"No," said Hugh, "that's a puzzler, I'll confess. You remember how plenty the birds are about some of those little, shallow lakes we passed up in the northern country. There'd be quite a flock of geese and a great lot of ducks and all sorts of wading birds, big and little, living on them all summer, and when autumn came, the water would be nearly covered with the birds, showing, as it seems to me, that the breeding birds had all had pretty good luck in raising their young."
"Well, anyhow, Hugh, it was mighty good fun going around the edge of the lake there, and seeing all these birds, and one of the funniest sights I saw was a little mother rail and nine little chickens, each one of them hardly bigger than the end of your finger."
"What is this bird you call a rail, son?" asked Hugh. "I reckon I don't know it by that name."
"Why," replied Jack, "it's a pretty small bird that lives in the tall grass on the edge of the water. It's sort of greenish brown above, with some white marks, has long legs, a little bit of a tail, a short bill, and a body not much bigger than that of a blackbird."
"Why," said Hugh, after a moment's thought, "that must be one of those sacred birds that the Blackfeet Medicine Lodge women put on their sacred bonnets. You mean a little, short-winged bird, don't you, that when you see it, 'most always runs into the grass instead of flying away, and if you do make it fly, it flies very slowly for a short way and then drops down into the grass again?"
"Yes, Hugh," Jack answered; "that's the very bird. Back East they shoot them, and they're splendid eating."
"Well," said Hugh, "there isn't more than a mouthful of flesh on each one of them. I reckon it would take a good many to make a meal for me."
"That's so," said Jack; "they're pretty small, but they're awful good. The way people shoot them is like this. The birds in the autumn come down from the north and live in the tall grass and reeds along the edge of the bays and rivers. They pick up their food among the grass and on the muddy flats, but when the tide rises they are forced up from the ground, and walk among the reeds and grass on the floating vegetation. When the tide gets up nearly to the top, the gunners start out in flat-bottomed boats, two men to a boat. The shooter stands in the bow, and in the stern is a man with a long pole, who shoves the boat through the grass, and as it goes along it disturbs the rails, which have to get up and fly a little way to get out of the boat's road. When they rise out of the grass the gunner shoots at them. In old times they say that there used to be thousands of these rail in the marshes, and sometimes a man would get from a hundred to a hundred and fifty in a tide, that is, in two to three hours. As soon as the tide gets low enough so that the boat can no longer shove easily over the mud flats and through the grass, the rail can run faster than the boat can go, and the shooting is over."

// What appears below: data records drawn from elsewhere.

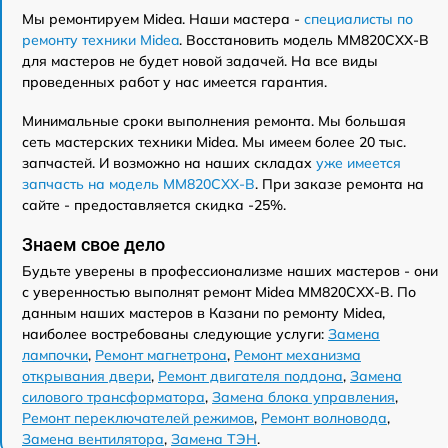
Мы ремонтируем Midea. Наши мастера -
специалисты по
ремонту техники Midea
. Восстановить модель MM820CXX-B
для мастеров не будет новой задачей. На все виды
проведенных работ у нас имеется гарантия.
Минимальные сроки выполнения ремонта. Мы большая
сеть мастерских техники Midea. Мы имеем более 20 тыс.
запчастей. И возможно на наших складах
уже имеется
запчасть на модель MM820CXX-B
. При заказе ремонта на
сайте - предоставляется скидка -25%.
Знаем свое дело
Будьте уверены в профессионализме наших мастеров - они
с уверенностью выполнят ремонт Midea MM820CXX-B. По
данным наших мастеров в Казани по ремонту Midea,
наиболее востребованы следующие услуги:
Замена
лампочки
,
Ремонт магнетрона
,
Ремонт механизма
открывания двери
,
Ремонт двигателя поддона
,
Замена
силового трансформатора
,
Замена блока управления
,
Ремонт переключателей режимов
,
Ремонт волновода
,
Замена вентилятора
,
Замена ТЭН
.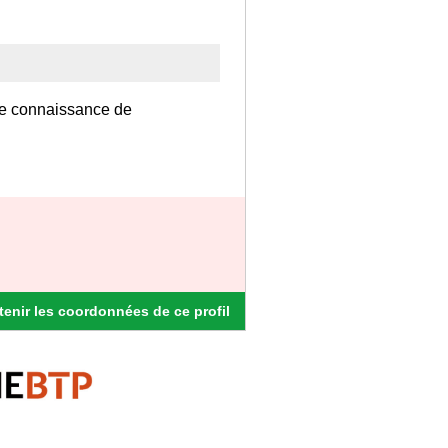
ne connaissance de
enir les coordonnées de ce profil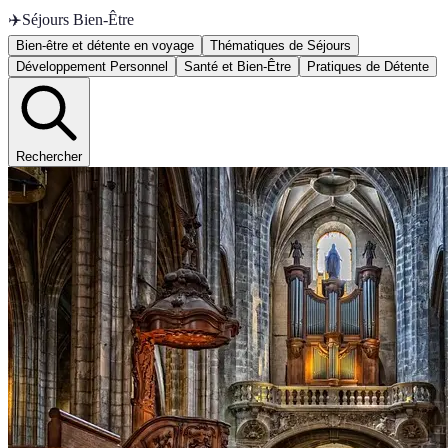
✈️
Séjours Bien-Être
Bien-être et détente en voyage
Thématiques de Séjours
Développement Personnel
Santé et Bien-Être
Pratiques de Détente
Rechercher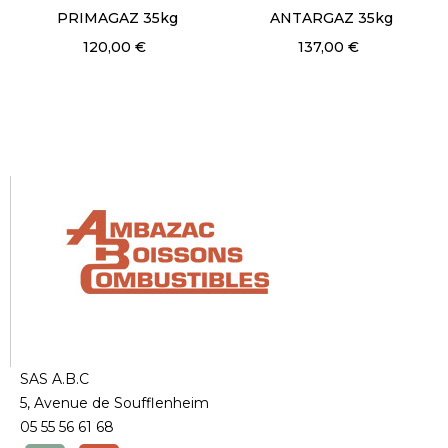
PRIMAGAZ 35kg
ANTARGAZ 35kg
120,00 €
137,00 €
SAS A.B.C
5, Avenue de Soufflenheim
05 55 56 61 68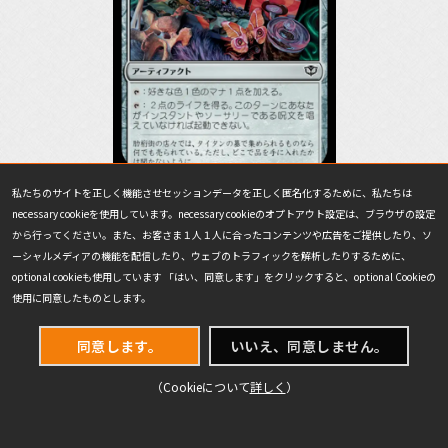
私たちのサイトを正しく機能させセッションデータを正しく匿名化するために、私たちは
necessary cookieを使用しています。necessary cookieのオプトアウト設定は、ブラウザの設定
対戦相手も対象に取れる《
端正な論文
》はフィニッシュ兼リソ
から行ってください。また、お客さま１人１人に合ったコンテンツや広告をご提供したり、ソ
ースカード。
ーシャルメディアの機能を配信したり、ウェブのトラフィックを解析したりするために、
optional cookieも使用しています 「はい、同意します」をクリックすると、optional Cookieの
使用に同意したものとします。
《
水薬師の収集品
》はマナ加速兼ライフ推移を押し上げるカー
ドとして注目。
同意します。
いいえ、同意しません。
（Cookieについて
詳しく
）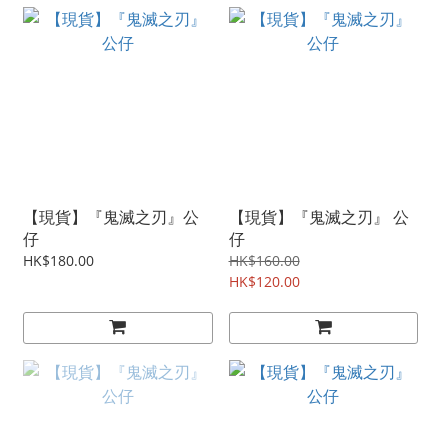
【現貨】『鬼滅之刃』公
【現貨】『鬼滅之刃』 公
仔
仔
HK$180.00
HK$160.00
HK$120.00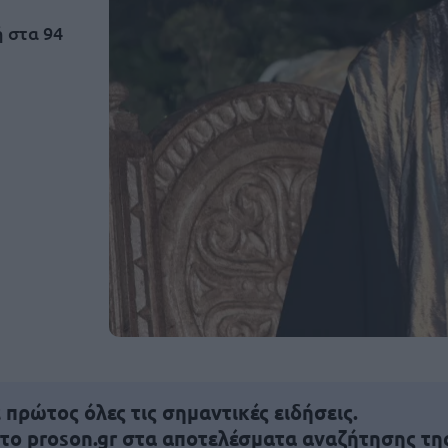
 στα 94
πρώτος όλες τις σημαντικές ειδήσεις.
 το proson.gr στα αποτελέσματα αναζήτησης τη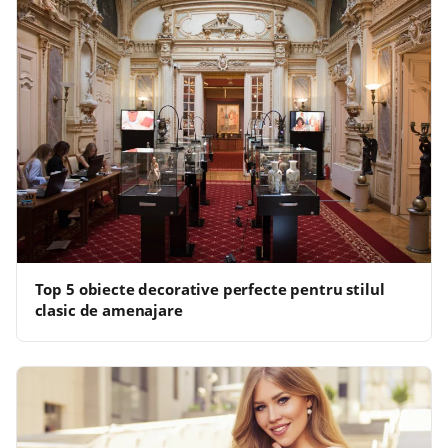
Top 5 obiecte decorative perfecte pentru stilul
clasic de amenajare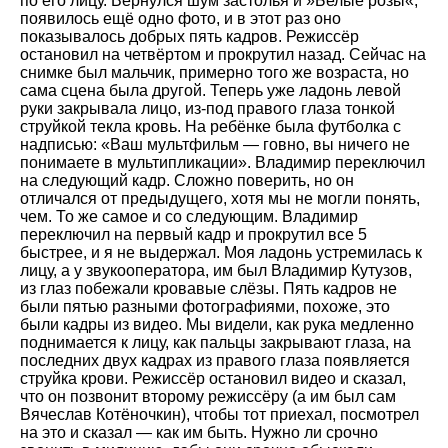
по его лицу. Вернулся шум застолья и »Белые розы«,
появилось ещё одно фото, и в этот раз оно
показывалось добрых пять кадров. Режиссёр
остановил на четвёртом и прокрутил назад. Сейчас на
снимке был мальчик, примерно того же возраста, но
сама сцена была другой. Теперь уже ладонь левой
руки закрывала лицо, из-под правого глаза тонкой
струйкой текла кровь. На ребёнке была футболка с
надписью:
Ваш мультфильм — говно, вы ничего не
понимаете в мультипликации
. Владимир переключил
на следующий кадр. Сложно поверить, но он
отличался от предыдущего, хотя мы не могли понять,
чем. То же самое и со следующим. Владимир
переключил на первый кадр и прокрутил все 5
быстрее, и я не выдержал. Моя ладонь устремилась к
лицу, а у звукооператора, им был Владимир Кутузов,
из глаз побежали кровавые слёзы. Пять кадров не
были пятью разными фотографиями, похоже, это
были кадры из видео. Мы видели, как рука медленно
поднимается к лицу, как пальцы закрывают глаза, на
последних двух кадрах из правого глаза появляется
струйка крови. Режиссёр остановил видео и сказал,
что он позвонит второму режиссёру (а им был сам
Вячеслав Котёночкин), чтобы тот приехал, посмотрел
на это и сказал — как им быть. Нужно ли срочно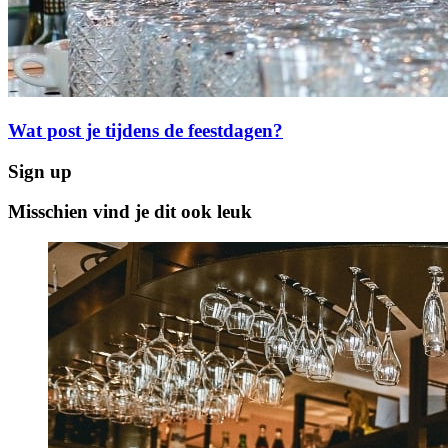
Wat post je tijdens de feestdagen?
Sign up
Misschien vind je dit ook leuk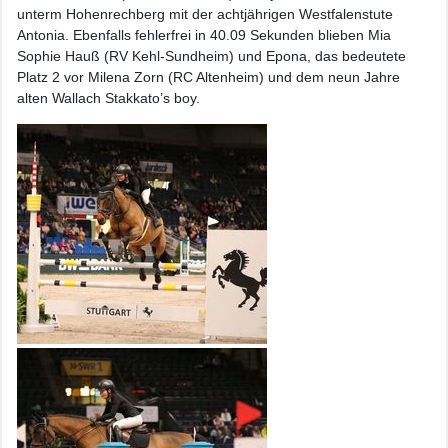
unterm Hohenrechberg mit der achtjährigen Westfalenstute
Antonia. Ebenfalls fehlerfrei in 40.09 Sekunden blieben Mia
Sophie Hauß (RV Kehl-Sundheim) und Epona, das bedeutete
Platz 2 vor Milena Zorn (RC Altenheim) und dem neun Jahre
alten Wallach Stakkato’s boy.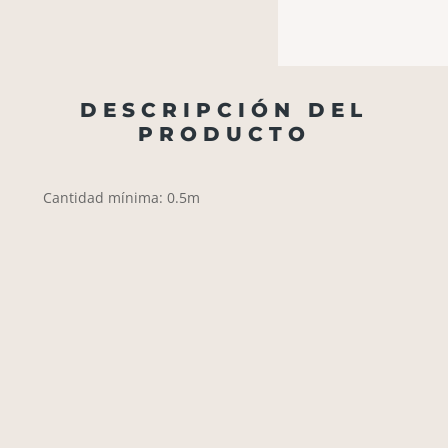
DESCRIPCIÓN DEL
PRODUCTO
Cantidad mínima: 0.5m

"Well," said Hugh, "that seems to me mighty queer—killing these little bits of birds just for the fun of it. It must cost a man quite a lot to do shooting of that kind."
"Yes," said Jack. "Of course men do it for amusement, and not for what they make out of it. Why, I think they pay the shover a dollar and a half or two dollars a tide, and then, of course, the ammunition costs something, and perhaps a man has to go quite a long journey on the railroad to get to the rail grounds."